# [TASK BRIEF]
Entries follow. Give back exactly the lines starting at the one containing "8: (417, 133, 2.47)" and ending at the one containing "22: (673, 403, 3.38)", and no other lines.

# [Dataset entries]
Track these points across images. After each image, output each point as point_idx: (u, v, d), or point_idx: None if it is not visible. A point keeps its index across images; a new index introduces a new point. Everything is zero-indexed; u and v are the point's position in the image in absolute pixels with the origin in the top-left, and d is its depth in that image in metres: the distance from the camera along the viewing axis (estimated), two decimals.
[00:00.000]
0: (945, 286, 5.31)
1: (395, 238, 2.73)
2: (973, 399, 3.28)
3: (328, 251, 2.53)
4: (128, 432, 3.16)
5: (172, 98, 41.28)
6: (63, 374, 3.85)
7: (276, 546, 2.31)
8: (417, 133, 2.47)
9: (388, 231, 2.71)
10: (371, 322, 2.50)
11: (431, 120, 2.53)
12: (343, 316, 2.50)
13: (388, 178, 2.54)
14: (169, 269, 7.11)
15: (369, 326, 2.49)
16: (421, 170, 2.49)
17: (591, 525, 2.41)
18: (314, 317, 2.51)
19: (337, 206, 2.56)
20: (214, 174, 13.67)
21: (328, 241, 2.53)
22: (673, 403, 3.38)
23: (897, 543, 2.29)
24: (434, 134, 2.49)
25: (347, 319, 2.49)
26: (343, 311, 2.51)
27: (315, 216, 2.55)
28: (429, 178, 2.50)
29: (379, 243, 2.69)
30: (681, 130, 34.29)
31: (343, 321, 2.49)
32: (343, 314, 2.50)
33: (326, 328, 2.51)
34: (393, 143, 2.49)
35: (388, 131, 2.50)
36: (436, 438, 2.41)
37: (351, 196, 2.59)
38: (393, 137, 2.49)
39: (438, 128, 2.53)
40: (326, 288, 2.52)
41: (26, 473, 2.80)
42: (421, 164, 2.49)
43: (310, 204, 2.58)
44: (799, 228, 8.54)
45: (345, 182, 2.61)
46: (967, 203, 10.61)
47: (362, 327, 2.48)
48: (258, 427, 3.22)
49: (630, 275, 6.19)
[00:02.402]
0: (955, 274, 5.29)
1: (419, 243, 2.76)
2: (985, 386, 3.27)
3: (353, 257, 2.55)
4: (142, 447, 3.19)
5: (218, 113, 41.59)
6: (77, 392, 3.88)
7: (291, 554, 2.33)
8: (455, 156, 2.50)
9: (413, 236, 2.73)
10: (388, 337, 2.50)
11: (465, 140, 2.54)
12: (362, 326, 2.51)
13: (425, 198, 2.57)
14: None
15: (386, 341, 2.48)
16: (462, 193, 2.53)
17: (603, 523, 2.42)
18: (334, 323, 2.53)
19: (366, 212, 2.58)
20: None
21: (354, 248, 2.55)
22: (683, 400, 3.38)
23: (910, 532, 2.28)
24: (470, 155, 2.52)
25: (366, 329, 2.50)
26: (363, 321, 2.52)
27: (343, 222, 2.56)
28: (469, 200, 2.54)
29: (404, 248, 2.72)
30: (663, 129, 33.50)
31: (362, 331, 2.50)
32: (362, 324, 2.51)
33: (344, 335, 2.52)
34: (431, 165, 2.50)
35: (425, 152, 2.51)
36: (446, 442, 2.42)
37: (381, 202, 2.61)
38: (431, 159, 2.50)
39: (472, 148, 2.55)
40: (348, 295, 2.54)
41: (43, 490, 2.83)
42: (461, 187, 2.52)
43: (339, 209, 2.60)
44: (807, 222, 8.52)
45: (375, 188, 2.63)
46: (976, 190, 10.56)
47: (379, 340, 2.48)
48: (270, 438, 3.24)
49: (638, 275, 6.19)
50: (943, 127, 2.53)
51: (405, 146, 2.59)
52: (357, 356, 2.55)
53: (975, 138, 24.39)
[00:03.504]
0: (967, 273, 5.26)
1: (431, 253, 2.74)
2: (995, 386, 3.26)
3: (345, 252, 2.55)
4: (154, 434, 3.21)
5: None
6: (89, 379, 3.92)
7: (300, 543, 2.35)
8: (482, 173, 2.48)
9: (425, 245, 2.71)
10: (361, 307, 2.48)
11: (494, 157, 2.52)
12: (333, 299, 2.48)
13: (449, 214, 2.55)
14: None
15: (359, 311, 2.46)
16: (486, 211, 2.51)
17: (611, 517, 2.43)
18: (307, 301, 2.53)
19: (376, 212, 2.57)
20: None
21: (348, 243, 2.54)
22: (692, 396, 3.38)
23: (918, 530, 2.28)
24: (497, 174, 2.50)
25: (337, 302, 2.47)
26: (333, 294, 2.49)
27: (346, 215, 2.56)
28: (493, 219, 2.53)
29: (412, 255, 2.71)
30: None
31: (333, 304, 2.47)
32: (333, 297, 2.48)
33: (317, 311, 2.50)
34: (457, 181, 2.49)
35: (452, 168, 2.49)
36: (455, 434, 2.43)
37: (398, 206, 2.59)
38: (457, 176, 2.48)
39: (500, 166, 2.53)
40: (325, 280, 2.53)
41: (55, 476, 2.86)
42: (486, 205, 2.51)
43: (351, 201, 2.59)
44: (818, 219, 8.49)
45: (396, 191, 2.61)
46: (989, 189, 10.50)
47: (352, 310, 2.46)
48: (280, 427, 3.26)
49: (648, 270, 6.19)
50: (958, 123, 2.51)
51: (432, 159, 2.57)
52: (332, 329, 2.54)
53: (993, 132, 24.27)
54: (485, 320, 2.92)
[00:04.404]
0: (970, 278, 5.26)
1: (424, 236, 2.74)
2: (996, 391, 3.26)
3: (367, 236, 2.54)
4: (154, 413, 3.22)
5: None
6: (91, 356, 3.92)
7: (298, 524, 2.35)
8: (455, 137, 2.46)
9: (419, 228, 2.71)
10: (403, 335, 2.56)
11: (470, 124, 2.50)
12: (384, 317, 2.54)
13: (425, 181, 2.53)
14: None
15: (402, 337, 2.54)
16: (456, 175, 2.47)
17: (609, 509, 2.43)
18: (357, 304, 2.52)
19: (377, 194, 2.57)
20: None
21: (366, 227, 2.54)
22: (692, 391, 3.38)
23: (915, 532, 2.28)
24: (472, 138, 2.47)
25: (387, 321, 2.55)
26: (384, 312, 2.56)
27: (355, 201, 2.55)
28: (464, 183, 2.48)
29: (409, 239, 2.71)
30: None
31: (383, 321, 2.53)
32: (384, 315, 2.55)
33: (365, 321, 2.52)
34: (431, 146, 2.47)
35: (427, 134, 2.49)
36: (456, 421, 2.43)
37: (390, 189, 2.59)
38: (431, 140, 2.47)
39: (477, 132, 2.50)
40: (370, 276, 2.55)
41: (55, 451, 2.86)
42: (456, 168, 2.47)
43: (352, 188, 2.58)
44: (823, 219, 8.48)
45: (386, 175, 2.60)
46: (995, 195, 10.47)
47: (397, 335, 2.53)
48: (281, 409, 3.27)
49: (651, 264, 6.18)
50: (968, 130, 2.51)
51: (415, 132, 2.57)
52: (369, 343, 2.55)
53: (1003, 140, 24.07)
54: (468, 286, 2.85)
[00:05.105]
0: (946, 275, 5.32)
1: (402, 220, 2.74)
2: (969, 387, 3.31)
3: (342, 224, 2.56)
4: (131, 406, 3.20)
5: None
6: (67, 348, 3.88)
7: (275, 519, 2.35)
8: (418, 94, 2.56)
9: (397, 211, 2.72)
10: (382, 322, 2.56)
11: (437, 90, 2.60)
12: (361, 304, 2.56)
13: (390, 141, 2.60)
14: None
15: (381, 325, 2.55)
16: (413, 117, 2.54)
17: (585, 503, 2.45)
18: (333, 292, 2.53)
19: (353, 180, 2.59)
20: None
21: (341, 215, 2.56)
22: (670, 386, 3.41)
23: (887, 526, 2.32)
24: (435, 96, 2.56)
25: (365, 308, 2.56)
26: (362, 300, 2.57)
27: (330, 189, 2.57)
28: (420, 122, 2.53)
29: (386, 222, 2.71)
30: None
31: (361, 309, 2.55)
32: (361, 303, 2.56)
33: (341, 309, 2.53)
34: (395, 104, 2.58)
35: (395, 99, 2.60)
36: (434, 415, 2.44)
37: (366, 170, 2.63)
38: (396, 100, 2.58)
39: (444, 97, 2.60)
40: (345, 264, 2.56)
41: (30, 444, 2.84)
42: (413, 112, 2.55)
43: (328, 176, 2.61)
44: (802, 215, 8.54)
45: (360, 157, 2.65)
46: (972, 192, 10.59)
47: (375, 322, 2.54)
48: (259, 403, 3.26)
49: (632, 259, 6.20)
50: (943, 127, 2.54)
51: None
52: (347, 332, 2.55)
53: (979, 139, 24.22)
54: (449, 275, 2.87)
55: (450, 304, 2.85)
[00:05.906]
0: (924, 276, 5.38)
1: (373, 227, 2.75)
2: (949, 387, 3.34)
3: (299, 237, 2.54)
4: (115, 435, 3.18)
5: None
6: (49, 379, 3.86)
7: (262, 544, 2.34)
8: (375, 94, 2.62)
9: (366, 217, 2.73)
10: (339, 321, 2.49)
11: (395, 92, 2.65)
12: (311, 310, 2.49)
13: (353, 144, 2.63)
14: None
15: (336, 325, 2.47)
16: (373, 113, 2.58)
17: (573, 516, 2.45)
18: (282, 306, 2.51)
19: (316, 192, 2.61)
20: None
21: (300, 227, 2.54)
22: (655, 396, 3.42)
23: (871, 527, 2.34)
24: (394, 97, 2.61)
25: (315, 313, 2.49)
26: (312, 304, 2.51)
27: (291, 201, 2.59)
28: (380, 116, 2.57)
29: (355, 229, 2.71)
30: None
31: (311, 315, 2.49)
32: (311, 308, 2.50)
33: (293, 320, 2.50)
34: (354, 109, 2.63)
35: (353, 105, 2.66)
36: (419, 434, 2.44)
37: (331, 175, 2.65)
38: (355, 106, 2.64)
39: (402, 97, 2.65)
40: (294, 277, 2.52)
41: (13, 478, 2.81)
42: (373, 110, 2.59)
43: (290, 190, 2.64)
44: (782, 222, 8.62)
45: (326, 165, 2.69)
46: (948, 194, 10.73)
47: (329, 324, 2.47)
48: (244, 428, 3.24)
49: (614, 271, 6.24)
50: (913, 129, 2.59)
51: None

# [RESULT OF THE TASK]
8: (417, 133, 2.47)
9: (388, 231, 2.71)
10: (371, 322, 2.50)
11: (431, 120, 2.53)
12: (343, 316, 2.50)
13: (388, 178, 2.54)
14: (169, 269, 7.11)
15: (369, 326, 2.49)
16: (421, 170, 2.49)
17: (591, 525, 2.41)
18: (314, 317, 2.51)
19: (337, 206, 2.56)
20: (214, 174, 13.67)
21: (328, 241, 2.53)
22: (673, 403, 3.38)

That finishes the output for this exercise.